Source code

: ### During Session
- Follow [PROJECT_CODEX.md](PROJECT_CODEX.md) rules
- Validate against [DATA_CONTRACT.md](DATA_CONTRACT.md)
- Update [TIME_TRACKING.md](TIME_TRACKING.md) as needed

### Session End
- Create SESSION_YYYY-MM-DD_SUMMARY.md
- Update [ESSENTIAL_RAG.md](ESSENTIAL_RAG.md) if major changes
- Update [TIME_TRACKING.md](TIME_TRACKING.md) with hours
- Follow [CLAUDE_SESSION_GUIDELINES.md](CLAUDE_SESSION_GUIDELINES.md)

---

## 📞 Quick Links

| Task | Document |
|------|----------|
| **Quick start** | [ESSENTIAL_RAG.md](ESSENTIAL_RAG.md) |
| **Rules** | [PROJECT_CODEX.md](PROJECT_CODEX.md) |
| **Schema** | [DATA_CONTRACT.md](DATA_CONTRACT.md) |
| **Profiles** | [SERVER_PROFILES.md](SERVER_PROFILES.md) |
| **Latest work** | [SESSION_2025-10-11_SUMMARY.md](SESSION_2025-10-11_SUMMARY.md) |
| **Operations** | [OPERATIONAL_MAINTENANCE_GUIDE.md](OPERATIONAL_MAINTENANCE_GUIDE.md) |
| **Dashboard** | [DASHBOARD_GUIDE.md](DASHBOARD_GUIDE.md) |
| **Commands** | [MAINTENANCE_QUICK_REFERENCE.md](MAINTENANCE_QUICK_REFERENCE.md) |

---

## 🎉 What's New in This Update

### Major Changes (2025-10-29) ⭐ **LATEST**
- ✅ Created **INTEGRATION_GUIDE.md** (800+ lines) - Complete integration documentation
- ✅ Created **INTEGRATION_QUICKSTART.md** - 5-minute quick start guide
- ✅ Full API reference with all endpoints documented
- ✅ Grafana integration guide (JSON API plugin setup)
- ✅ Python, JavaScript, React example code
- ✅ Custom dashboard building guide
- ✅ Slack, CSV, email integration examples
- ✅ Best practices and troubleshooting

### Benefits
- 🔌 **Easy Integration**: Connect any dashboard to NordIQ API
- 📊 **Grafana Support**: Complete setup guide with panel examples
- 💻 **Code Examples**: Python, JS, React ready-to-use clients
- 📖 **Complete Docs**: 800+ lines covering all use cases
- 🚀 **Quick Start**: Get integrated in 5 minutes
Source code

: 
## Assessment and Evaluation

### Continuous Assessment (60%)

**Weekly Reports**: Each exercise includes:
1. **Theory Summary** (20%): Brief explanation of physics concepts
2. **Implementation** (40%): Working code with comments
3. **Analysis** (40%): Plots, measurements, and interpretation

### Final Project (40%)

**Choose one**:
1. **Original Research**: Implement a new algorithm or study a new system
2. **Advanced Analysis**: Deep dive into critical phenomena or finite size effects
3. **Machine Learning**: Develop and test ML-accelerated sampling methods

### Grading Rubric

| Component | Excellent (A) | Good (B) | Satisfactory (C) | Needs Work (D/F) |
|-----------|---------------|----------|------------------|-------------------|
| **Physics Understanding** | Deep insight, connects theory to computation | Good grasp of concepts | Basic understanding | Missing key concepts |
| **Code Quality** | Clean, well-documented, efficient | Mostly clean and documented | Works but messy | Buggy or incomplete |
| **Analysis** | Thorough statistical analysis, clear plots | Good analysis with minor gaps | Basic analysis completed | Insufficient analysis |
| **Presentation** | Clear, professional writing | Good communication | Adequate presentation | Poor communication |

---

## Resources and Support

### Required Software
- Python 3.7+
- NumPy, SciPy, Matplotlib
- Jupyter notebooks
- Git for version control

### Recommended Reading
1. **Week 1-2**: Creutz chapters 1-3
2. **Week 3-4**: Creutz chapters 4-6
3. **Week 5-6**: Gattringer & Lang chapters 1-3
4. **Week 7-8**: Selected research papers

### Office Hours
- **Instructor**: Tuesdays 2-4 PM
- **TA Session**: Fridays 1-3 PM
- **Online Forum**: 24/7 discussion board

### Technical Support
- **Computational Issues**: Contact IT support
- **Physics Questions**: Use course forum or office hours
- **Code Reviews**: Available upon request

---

> **Job**:
The whole listing, word for word, is the required answer.

> **Output for this task**:
Source code

: ### During Session
- Follow [PROJECT_CODEX.md](PROJECT_CODEX.md) rules
- Validate against [DATA_CONTRACT.md](DATA_CONTRACT.md)
- Update [TIME_TRACKING.md](TIME_TRACKING.md) as needed

### Session End
- Create SESSION_YYYY-MM-DD_SUMMARY.md
- Update [ESSENTIAL_RAG.md](ESSENTIAL_RAG.md) if major changes
- Update [TIME_TRACKING.md](TIME_TRACKING.md) with hours
- Follow [CLAUDE_SESSION_GUIDELINES.md](CLAUDE_SESSION_GUIDELINES.md)

---

## 📞 Quick Links

| Task | Document |
|------|----------|
| **Quick start** | [ESSENTIAL_RAG.md](ESSENTIAL_RAG.md) |
| **Rules** | [PROJECT_CODEX.md](PROJECT_CODEX.md) |
| **Schema** | [DATA_CONTRACT.md](DATA_CONTRACT.md) |
| **Profiles** | [SERVER_PROFILES.md](SERVER_PROFILES.md) |
| **Latest work** | [SESSION_2025-10-11_SUMMARY.md](SESSION_2025-10-11_SUMMARY.md) |
| **Operations** | [OPERATIONAL_MAINTENANCE_GUIDE.md](OPERATIONAL_MAINTENANCE_GUIDE.md) |
| **Dashboard** | [DASHBOARD_GUIDE.md](DASHBOARD_GUIDE.md) |
| **Commands** | [MAINTENANCE_QUICK_REFERENCE.md](MAINTENANCE_QUICK_REFERENCE.md) |

---

## 🎉 What's New in This Update

### Major Changes (2025-10-29) ⭐ **LATEST**
- ✅ Created **INTEGRATION_GUIDE.md** (800+ lines) - Complete integration documentation
- ✅ Created **INTEGRATION_QUICKSTART.md** - 5-minute quick start guide
- ✅ Full API reference with all endpoints documented
- ✅ Grafana integration guide (JSON API plugin setup)
- ✅ Python, JavaScript, React example code
- ✅ Custom dashboard building guide
- ✅ Slack, CSV, email integration examples
- ✅ Best practices and troubleshooting

### Benefits
- 🔌 **Easy Integration**: Connect any dashboard to NordIQ API
- 📊 **Grafana Support**: Complete setup guide with panel examples
- 💻 **Code Examples**: Python, JS, React ready-to-use clients
- 📖 **Complete Docs**: 800+ lines covering all use cases
- 🚀 **Quick Start**: Get integrated in 5 minutes
Source code

: 
## Assessment and Evaluation

### Continuous Assessment (60%)

**Weekly Reports**: Each exercise includes:
1. **Theory Summary** (20%): Brief explanation of physics concepts
2. **Implementation** (40%): Working code with comments
3. **Analysis** (40%): Plots, measurements, and interpretation

### Final Project (40%)

**Choose one**:
1. **Original Research**: Implement a new algorithm or study a new system
2. **Advanced Analysis**: Deep dive into critical phenomena or finite size effects
3. **Machine Learning**: Develop and test ML-accelerated sampling methods

### Grading Rubric

| Component | Excellent (A) | Good (B) | Satisfactory (C) | Needs Work (D/F) |
|-----------|---------------|----------|------------------|-------------------|
| **Physics Understanding** | Deep insight, connects theory to computation | Good grasp of concepts | Basic understanding | Missing key concepts |
| **Code Quality** | Clean, well-documented, efficient | Mostly clean and documented | Works but messy | Buggy or incomplete |
| **Analysis** | Thorough statistical analysis, clear plots | Good analysis with minor gaps | Basic analysis completed | Insufficient analysis |
| **Presentation** | Clear, professional writing | Good communication | Adequate presentation | Poor communication |

---

## Resources and Support

### Required Software
- Python 3.7+
- NumPy, SciPy, Matplotlib
- Jupyter notebooks
- Git for version control

### Recommended Reading
1. **Week 1-2**: Creutz chapters 1-3
2. **Week 3-4**: Creutz chapters 4-6
3. **Week 5-6**: Gattringer & Lang chapters 1-3
4. **Week 7-8**: Selected research papers

### Office Hours
- **Instructor**: Tuesdays 2-4 PM
- **TA Session**: Fridays 1-3 PM
- **Online Forum**: 24/7 discussion board

### Technical Support
- **Computational Issues**: Contact IT support
- **Physics Questions**: Use course forum or office hours
- **Code Reviews**: Available upon request

---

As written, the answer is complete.